If you look at the cannabis market, everybody is perceiving it to be a financial windfall, whether you’re a producer or a distributor or a rolling paper manufacturer or edible maker or so on. And the insurance companies think this too. And if they’re not cautious, their loss ratio is going to be huge.

If you look at the numbers … right now there’s about 250,000 legal marijuana users in Canada who have a certificate. So that’s the legal market right now. They’re producing enough marijuana for 250,000 people right now – but what they’re perceiving is after legalization the number will hit in excess of three million. Almost instantly. Over 10 times the demand for the product.

Producers are trying to dramatically expand their product growth. Insurers are jumping into this area to write these product manufacturers, and their companies are not specialty writers. Quite frankly, in the marketplace right now, we’re having a lot of discussions with operations in California and Washington and Colorado, trying to learn what the pitfalls were – and it’s a daily learning curve.

But some insurers are walking straight in with no expertise and little discipline. And everybody’s thinking they’re going to make massive amounts of money … but they need to walk in with caution.

Just look at wording. We don’t fully understand that yet. We’re looking at wording from the US and how to learn from their mistakes – and believe me there were a lot! Canada has now approved edibles – but with varying restrictions on things like THC levels in some states. We’ve got no regulatory controls as to THC levels yet - we have people running out to insure some of these start-up operations with no identified restrictions on the type of business they’re writing.

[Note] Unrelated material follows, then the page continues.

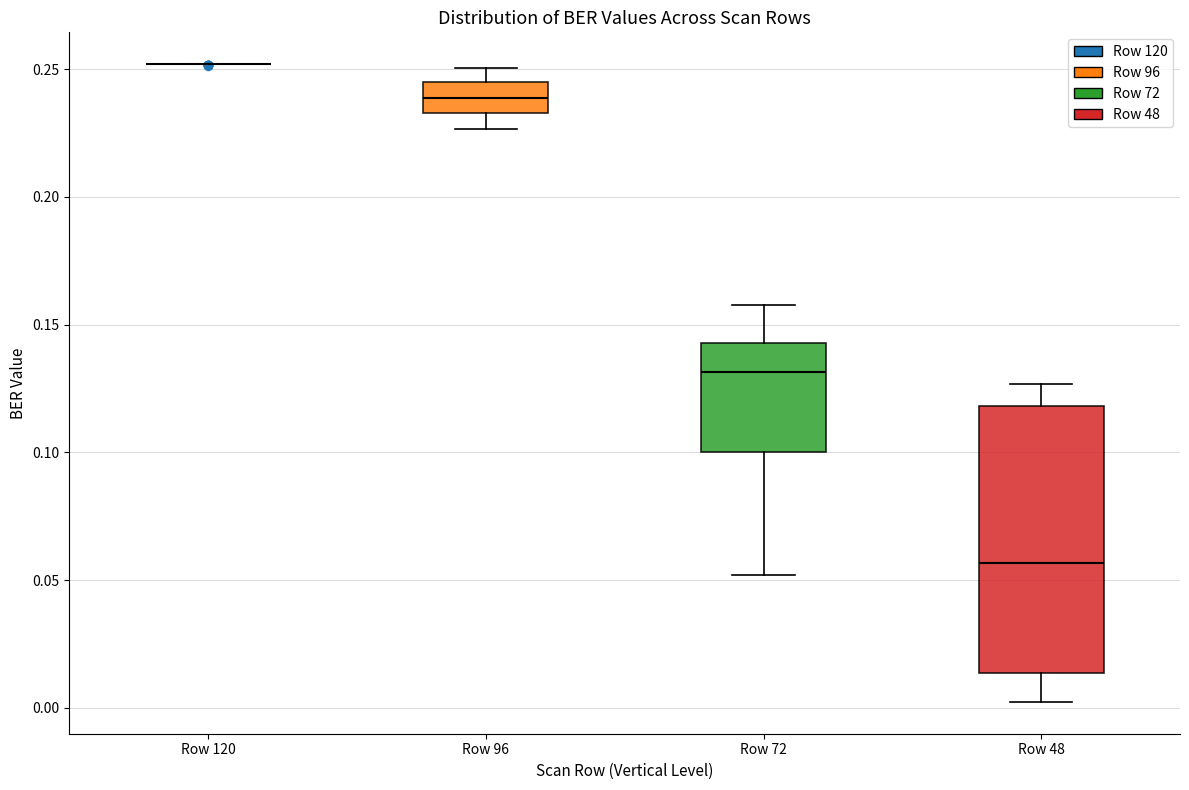

Reading left to right, read every box against the y-axis: the position of its median line, the range the box covers, and the ends of its whiskers. The values are not printed on the chart, so give them approximately, as read against the axis.

Row 120: box collapsed to a line at 0.250, whiskers 0.250 to 0.250
Row 96: median 0.240, box 0.235 to 0.245, whiskers 0.225 to 0.250
Row 72: median 0.130, box 0.100 to 0.145, whiskers 0.050 to 0.160
Row 48: median 0.055, box 0.015 to 0.120, whiskers 0.000 to 0.125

IB: Is there anything this can be compared to, as a market?
MW: It’s like a lot of new products coming into the marketplace. One of the things that we’re going to see is numbers that we’ve never seen before in any new product line. Take the electric car – that’s an example of a far slower grind for a new product. But in terms of cannabis, it’s going to be a mass introduction. Virtually uncontrolled.

The government is going to approve and legalize it and allow the provinces to sell and control it … and we’ve got 10 provinces who can’t agree on many of the rules they need.

IB: So, you’d say that people who have previously dealt with specialty products – and have the necessary caution – will handle this better than those who are just leaping into the market?
MW: Absolutely. What’s going to happen is that a multiple number of insurers are going to experience losses – and they’re going to say ‘oh, we didn’t anticipate that, we didn’t see that coming’. And they’re going to pull back. They’re also going to find that marketplace revenue isn’t large enough to be in the ‘general’ market.

Right now there’s something like 60 approved manufacturers of cannabis. Say that doubles or triples over the next few years. There’s still not enough premium to spread over, say, 35 insurers. It’s a specialty market product and it needs to be monitored as such.

The problem we’ve got – and this is where the Cannabis Cover Vancouver event is very much of benefit – is that lots of people need to learn about this market quickly. And hopefully lots of people will be more considered, sit back and say ‘I don’t want to jump in on this right away, I want to sit back and watch for a while.’ I think Cannabis Cover is fantastic because no-one else is holding this kind of event … and we’ve all got a lot more questions than answers.